** YOUR INSTRUCTIONS **
If a line of the records holds the word "water", copy it out.

Data records:
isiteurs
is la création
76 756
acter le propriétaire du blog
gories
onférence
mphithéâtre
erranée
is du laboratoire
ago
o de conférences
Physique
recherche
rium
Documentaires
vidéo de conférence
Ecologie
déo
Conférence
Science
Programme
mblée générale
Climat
...
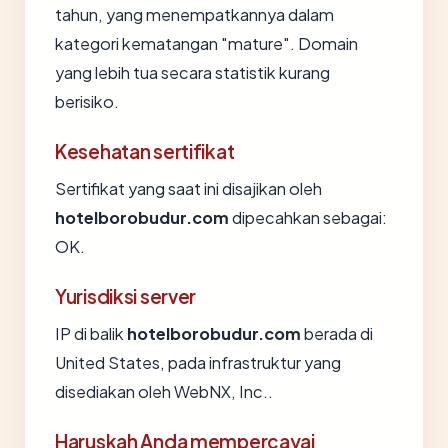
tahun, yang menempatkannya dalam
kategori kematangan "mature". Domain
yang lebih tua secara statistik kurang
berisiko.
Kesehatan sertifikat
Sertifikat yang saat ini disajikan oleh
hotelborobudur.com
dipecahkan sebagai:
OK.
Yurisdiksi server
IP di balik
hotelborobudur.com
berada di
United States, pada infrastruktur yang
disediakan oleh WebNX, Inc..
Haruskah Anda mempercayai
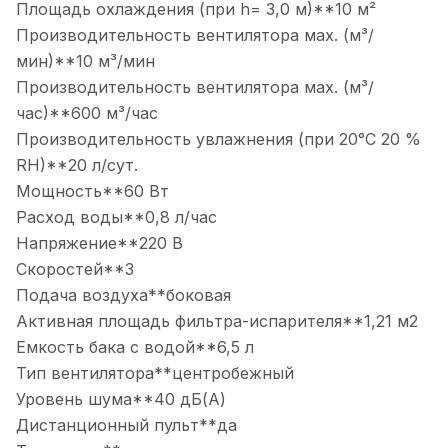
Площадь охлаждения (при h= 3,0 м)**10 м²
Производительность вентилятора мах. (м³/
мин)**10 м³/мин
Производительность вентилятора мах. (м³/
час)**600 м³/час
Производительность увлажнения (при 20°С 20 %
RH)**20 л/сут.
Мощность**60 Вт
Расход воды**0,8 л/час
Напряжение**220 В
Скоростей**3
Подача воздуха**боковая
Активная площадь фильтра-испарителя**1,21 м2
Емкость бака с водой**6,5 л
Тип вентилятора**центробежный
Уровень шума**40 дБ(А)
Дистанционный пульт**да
---
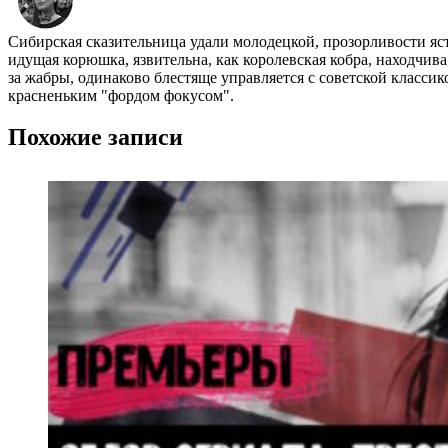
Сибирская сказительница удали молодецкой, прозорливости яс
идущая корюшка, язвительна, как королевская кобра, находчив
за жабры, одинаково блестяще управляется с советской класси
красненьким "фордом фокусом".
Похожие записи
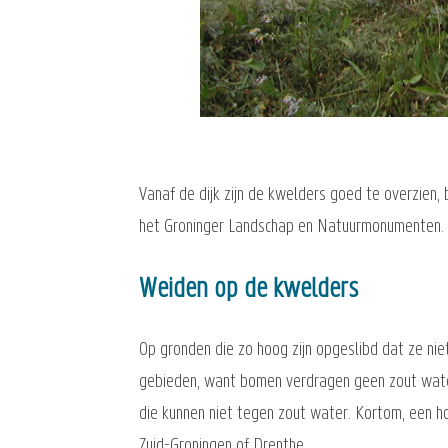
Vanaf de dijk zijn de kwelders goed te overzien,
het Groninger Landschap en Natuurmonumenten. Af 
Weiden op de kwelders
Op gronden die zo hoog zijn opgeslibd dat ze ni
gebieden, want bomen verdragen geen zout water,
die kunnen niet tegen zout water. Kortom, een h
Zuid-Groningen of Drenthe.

** SOLUTION TO THIS PROBLEM **
gebieden, want bomen verdragen geen zout water,
die kunnen niet tegen zout water. Kortom, een h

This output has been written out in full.